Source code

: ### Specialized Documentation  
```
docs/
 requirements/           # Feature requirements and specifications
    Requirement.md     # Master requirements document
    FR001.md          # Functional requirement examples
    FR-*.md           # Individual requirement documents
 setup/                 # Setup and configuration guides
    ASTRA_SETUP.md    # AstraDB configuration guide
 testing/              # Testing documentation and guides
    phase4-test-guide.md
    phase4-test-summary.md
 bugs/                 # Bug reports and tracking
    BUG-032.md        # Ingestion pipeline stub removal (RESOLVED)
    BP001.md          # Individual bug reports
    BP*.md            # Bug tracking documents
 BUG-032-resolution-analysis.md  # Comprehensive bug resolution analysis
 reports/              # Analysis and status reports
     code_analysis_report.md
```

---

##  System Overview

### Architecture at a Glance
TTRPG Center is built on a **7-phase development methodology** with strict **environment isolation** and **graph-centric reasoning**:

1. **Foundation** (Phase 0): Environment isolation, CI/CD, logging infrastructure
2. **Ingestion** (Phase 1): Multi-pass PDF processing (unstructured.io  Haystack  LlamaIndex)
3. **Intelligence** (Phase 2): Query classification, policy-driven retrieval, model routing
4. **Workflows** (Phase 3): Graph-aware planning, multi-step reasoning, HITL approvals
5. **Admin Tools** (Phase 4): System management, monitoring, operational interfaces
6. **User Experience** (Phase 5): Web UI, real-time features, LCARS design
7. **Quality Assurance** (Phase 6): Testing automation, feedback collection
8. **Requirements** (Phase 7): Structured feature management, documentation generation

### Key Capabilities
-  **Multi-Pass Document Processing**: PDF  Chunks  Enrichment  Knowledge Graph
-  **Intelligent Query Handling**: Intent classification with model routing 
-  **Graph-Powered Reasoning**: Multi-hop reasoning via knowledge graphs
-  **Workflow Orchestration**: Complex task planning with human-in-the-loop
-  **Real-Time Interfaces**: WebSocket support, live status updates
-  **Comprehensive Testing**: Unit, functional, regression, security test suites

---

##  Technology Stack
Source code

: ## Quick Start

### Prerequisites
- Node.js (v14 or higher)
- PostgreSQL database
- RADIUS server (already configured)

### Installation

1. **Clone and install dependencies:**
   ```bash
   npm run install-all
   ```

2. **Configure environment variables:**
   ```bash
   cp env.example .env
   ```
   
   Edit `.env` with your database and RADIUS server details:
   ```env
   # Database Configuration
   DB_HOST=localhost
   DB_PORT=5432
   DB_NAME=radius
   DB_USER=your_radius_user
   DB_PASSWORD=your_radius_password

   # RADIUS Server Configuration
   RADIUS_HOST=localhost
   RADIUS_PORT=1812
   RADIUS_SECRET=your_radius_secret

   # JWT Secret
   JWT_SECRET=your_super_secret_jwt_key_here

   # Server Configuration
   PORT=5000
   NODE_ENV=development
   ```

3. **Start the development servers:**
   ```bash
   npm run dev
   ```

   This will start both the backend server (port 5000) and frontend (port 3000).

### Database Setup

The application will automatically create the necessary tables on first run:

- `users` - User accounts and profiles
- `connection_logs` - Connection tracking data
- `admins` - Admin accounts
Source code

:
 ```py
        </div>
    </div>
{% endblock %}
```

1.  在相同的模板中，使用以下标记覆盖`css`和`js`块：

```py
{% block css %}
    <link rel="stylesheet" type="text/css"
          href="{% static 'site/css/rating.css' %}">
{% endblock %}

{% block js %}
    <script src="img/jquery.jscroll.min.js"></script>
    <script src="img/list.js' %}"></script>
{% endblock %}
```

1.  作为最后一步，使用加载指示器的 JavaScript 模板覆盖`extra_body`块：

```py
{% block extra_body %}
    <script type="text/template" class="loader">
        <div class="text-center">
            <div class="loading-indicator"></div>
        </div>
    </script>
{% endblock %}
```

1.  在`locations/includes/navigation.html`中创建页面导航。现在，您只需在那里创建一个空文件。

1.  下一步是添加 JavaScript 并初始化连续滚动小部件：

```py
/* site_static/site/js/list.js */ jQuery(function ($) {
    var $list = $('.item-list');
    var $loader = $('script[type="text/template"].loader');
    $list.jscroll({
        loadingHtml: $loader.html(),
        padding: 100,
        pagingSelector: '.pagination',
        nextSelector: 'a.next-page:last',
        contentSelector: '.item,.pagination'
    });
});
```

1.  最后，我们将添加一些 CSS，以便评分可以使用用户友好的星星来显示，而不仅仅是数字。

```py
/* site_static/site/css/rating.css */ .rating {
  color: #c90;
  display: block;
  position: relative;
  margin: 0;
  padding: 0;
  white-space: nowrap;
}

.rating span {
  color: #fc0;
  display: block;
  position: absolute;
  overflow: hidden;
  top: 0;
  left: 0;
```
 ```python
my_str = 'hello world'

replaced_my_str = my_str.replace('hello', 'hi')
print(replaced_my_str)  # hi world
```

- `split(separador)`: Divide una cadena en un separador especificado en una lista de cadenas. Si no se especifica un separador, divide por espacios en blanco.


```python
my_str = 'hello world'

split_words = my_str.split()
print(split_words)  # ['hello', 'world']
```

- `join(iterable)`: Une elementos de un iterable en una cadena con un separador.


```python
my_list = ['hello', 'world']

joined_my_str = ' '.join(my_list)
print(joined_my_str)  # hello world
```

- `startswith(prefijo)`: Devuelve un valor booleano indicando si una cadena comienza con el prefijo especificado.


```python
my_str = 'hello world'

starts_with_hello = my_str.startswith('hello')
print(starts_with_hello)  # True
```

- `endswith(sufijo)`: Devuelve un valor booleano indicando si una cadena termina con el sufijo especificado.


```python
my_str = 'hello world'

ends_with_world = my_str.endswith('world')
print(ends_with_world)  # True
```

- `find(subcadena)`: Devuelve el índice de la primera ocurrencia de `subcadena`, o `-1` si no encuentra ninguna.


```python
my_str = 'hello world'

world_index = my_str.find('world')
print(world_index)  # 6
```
· · · · ·
Every line of the material above that contains "loader" should be counted; give the total only.

ANSWER TO THE EXERCISE ▸ 3